**Work to complete:** Please repeat everything from "A discharge in" down to "debt should be." in the text on discharging tax debts in bankruptcy, swapping "petitioner" out for "filer".

**Document extract:**
>> Start
Income tax debts may be eligible for discharge under Chapter 7 or Chapter 13 of the Bankruptcy Code. Filing for bankruptcy is one of five ways to get out of tax debt, but you should consider bankruptcy only if you meet the requirements for discharging your taxes.
Chapter 7 provides for full discharge of allowable debts. Chapter 13 provides a payment plan to repay some debts, with the remainder of debts discharged. Under the current bankruptcy tax debts are treated identically in both Chapter 7 and Chapter 13 bankruptcies.
A discharge in bankruptcy has limitations on what kind of debt can be discharged, so not all tax debts are capable of being discharged in bankruptcy. The bankruptcy petitioner must have tax debts that meet five necessary criteria to be dischargeable.
Tax debts are associated with a particular tax return and tax year. The bankruptcy law lays out specific criteria for how old a tax debt should be.
If the income tax debt meets all five of these rules, then the tax debt is dischargeable in Chapter 7 and Chapter 13 bankruptcy petitions.
1. The due date for filing a tax return is at least three years ago.
2. The tax return was filed at least two years ago.
3. The tax assessment is at least 240 days old.
4. The tax return was not fraudulent.
5. The taxpayer is not guilty of tax evasion.
The tax debt must be related to a tax return that was due at least three years before the taxpayer files for bankruptcy. The due date includes any extensions.
>> End
**Extracted entries:**
>> Start
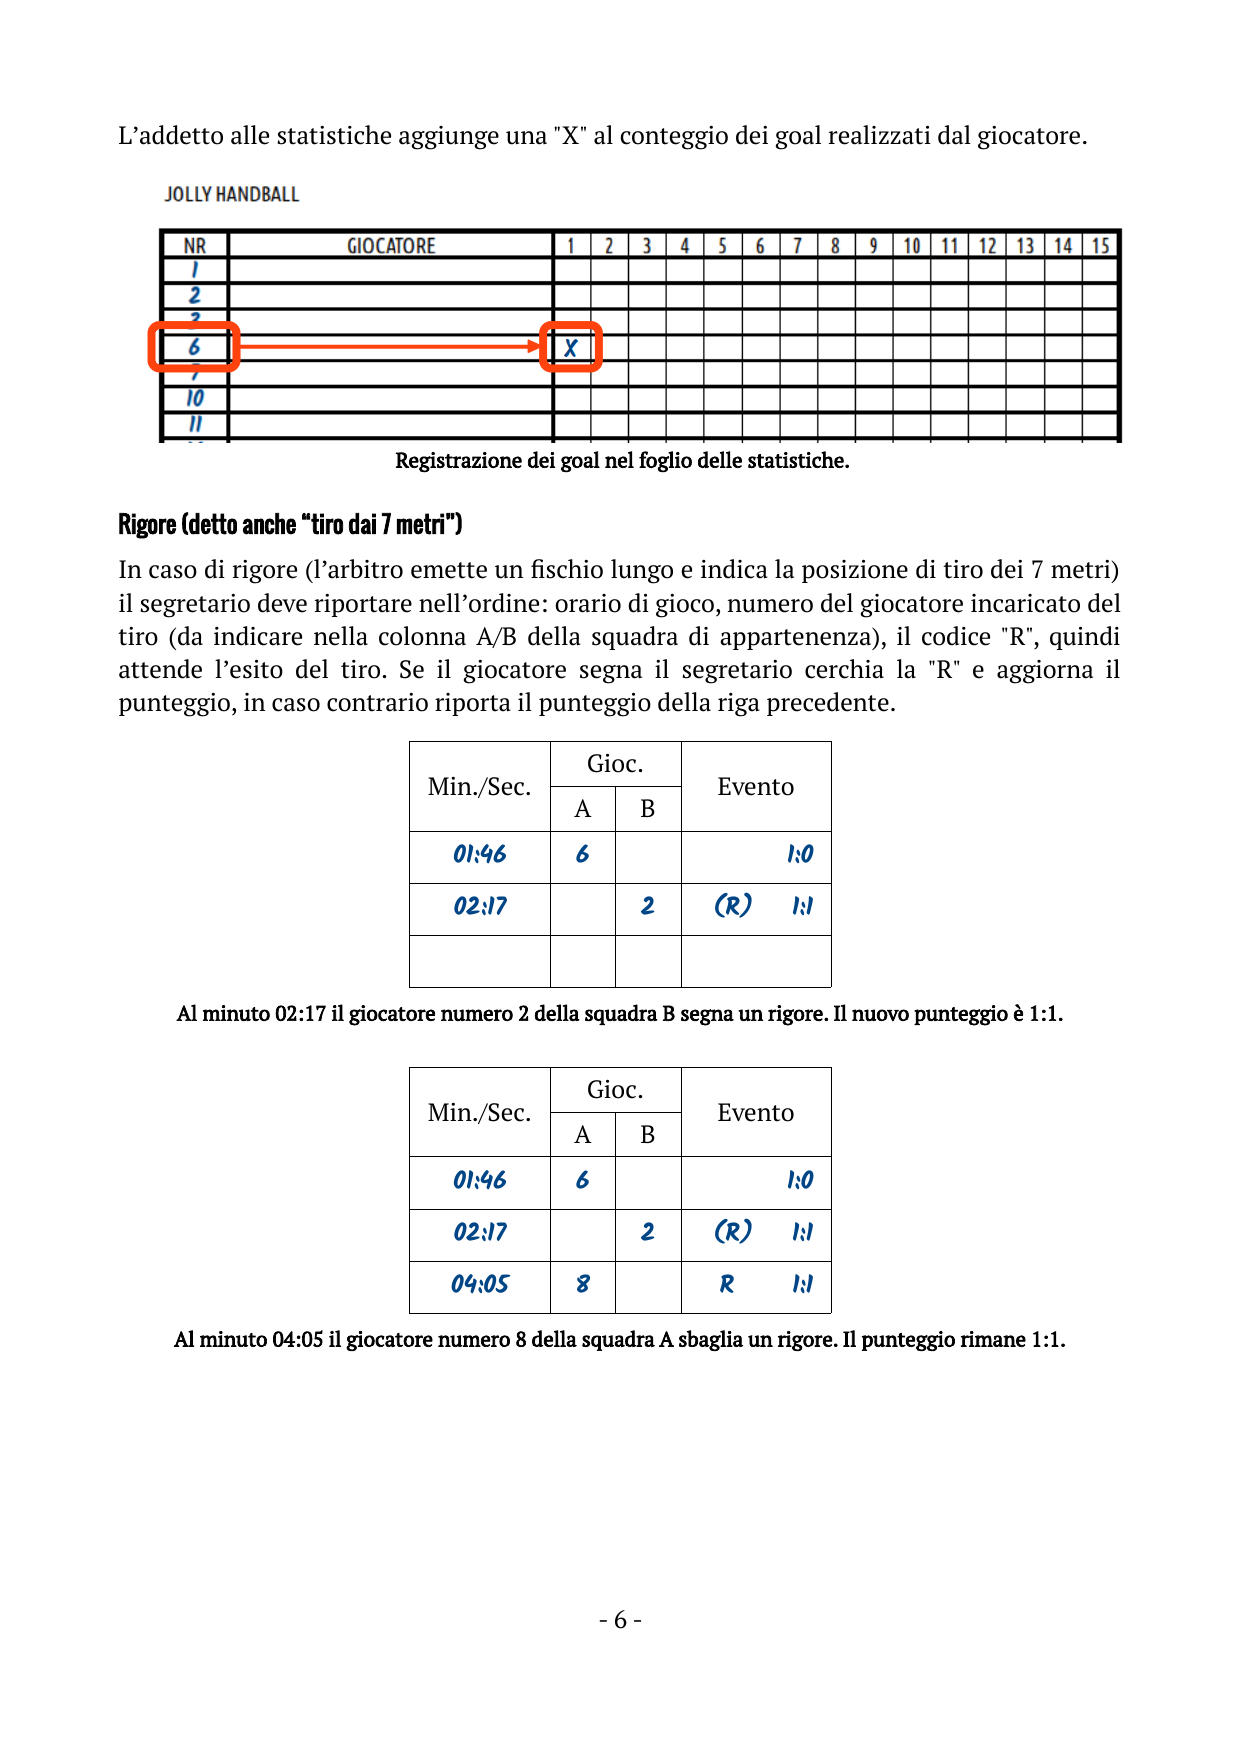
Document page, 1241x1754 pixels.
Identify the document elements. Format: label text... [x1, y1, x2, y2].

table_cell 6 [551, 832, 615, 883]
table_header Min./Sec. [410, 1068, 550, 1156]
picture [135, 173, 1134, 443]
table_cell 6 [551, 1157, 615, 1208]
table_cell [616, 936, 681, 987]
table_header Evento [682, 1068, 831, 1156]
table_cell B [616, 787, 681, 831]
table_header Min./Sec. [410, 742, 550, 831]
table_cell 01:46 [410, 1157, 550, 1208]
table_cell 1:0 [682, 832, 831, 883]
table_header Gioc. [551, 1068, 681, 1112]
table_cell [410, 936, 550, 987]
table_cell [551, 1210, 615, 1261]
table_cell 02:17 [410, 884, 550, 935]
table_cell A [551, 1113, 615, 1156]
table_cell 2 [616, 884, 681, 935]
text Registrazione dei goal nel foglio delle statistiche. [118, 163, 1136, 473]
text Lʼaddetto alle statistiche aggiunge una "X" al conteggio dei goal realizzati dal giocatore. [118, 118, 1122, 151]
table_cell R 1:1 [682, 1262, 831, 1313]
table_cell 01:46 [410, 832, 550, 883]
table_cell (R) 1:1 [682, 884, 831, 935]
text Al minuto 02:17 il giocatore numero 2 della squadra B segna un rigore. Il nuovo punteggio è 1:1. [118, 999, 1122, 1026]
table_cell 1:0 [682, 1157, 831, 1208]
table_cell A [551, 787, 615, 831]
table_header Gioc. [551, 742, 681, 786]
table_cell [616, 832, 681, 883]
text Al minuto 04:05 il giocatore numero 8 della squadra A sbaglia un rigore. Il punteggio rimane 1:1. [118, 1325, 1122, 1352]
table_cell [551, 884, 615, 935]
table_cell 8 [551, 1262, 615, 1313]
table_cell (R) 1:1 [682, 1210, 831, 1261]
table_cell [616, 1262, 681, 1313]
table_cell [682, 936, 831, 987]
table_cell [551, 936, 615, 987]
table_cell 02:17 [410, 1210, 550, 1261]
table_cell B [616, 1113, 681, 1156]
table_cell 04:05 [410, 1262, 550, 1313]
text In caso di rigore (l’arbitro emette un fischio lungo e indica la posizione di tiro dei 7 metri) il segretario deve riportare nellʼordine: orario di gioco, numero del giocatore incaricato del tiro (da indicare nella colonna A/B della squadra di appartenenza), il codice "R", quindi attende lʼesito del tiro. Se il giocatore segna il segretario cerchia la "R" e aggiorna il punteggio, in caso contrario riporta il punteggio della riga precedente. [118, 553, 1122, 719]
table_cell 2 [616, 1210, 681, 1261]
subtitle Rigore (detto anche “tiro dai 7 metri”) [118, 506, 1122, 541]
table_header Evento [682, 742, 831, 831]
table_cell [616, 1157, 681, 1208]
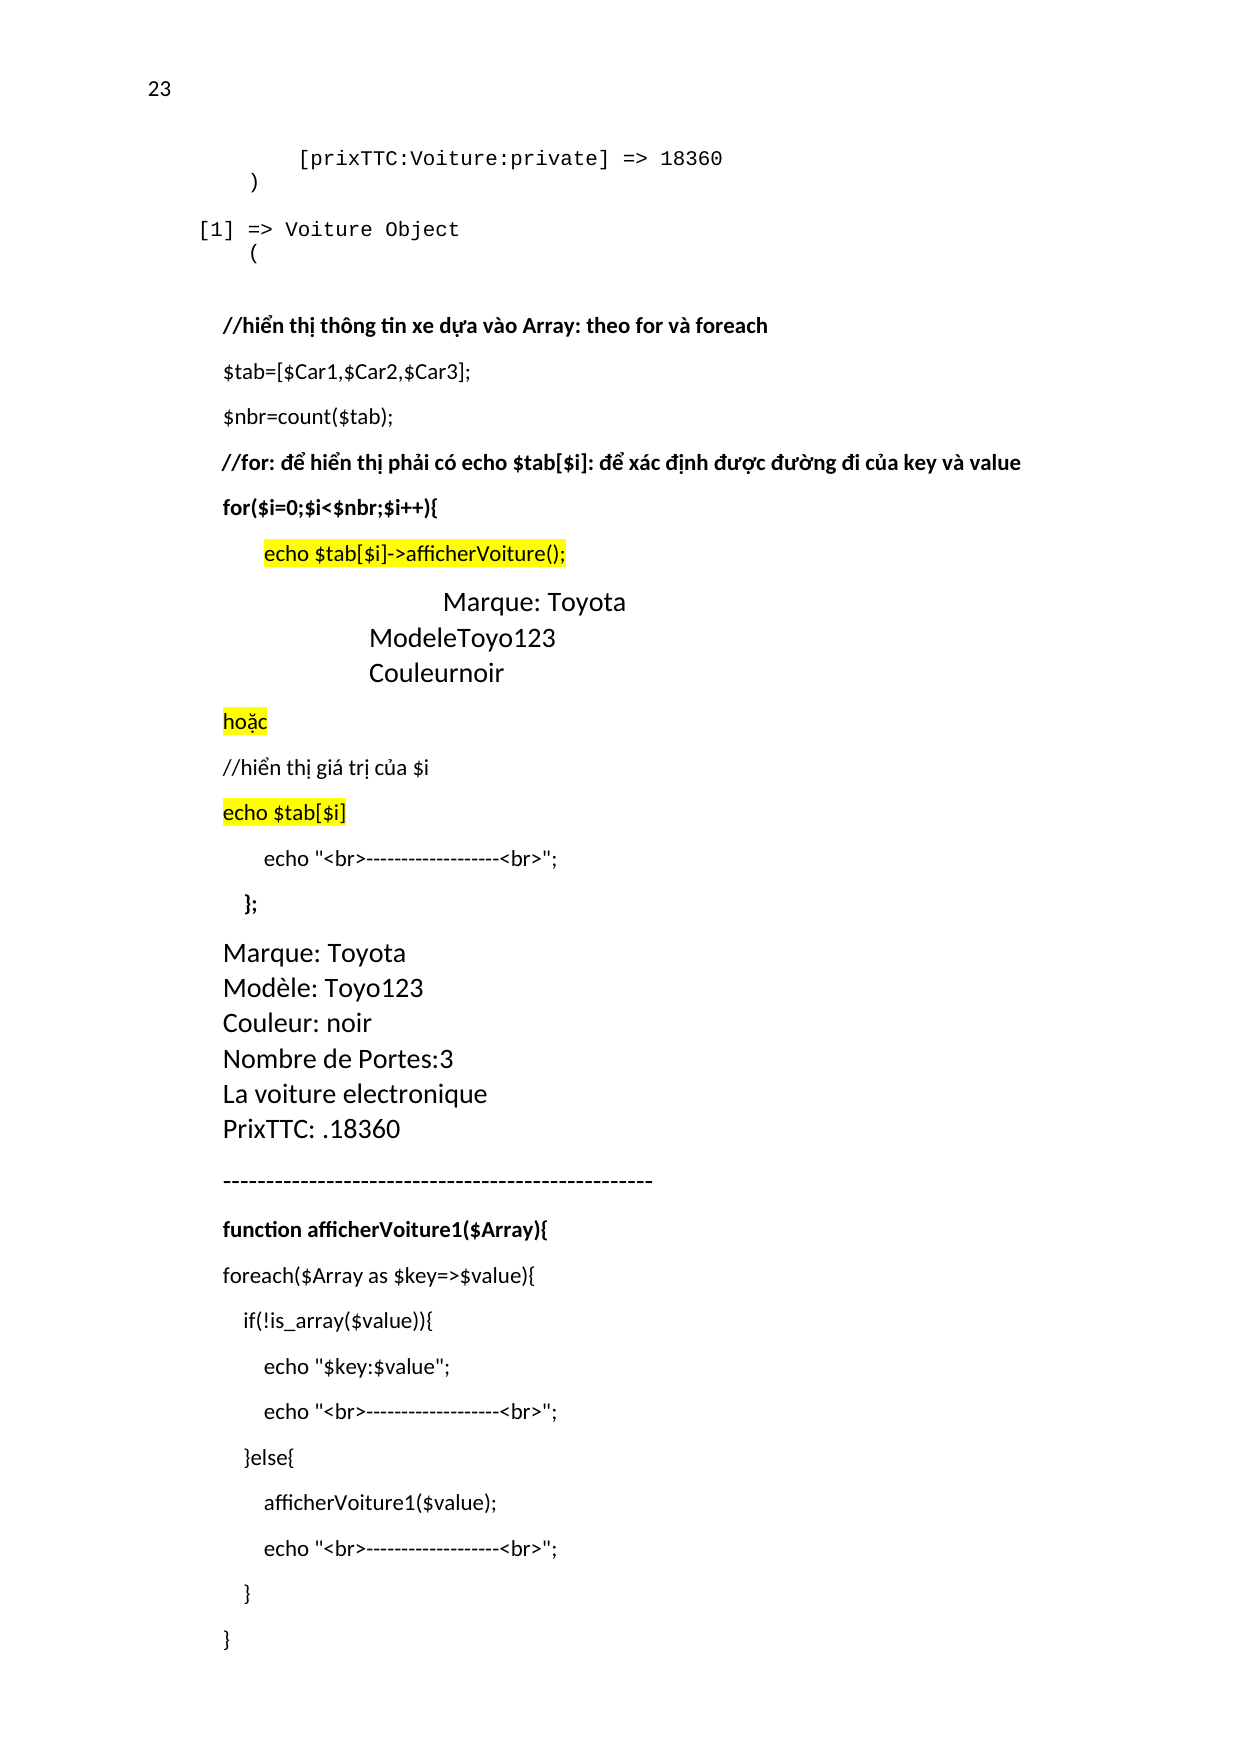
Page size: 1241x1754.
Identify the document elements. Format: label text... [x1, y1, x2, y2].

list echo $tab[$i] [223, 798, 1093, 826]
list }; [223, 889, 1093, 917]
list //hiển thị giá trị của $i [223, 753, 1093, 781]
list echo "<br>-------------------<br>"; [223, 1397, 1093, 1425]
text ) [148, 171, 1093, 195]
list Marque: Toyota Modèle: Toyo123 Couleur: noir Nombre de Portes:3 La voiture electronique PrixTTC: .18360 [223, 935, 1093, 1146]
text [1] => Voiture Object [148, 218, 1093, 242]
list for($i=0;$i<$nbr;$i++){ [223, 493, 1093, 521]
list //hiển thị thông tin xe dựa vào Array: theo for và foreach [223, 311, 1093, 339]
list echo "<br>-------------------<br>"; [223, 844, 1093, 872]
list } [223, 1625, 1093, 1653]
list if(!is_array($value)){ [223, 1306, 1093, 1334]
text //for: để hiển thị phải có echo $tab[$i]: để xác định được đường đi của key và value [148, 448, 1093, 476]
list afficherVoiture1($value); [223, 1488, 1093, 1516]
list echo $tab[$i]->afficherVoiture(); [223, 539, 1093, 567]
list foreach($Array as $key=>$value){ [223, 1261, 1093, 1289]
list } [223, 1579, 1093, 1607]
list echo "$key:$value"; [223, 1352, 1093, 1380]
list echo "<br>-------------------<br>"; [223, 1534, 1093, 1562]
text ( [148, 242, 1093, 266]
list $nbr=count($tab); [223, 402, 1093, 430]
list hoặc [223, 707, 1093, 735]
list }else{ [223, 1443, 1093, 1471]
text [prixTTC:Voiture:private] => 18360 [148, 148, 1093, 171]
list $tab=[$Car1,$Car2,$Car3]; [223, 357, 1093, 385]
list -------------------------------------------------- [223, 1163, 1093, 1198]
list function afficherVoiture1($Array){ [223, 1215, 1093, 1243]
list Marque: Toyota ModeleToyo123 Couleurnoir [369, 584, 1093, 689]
>> End
**Solution to the problem:**
A discharge in bankruptcy has limitations on what kind of debt can be discharged, so not all tax debts are capable of being discharged in bankruptcy. The bankruptcy filer must have tax debts that meet five necessary criteria to be dischargeable.
Tax debts are associated with a particular tax return and tax year. The bankruptcy law lays out specific criteria for how old a tax debt should be.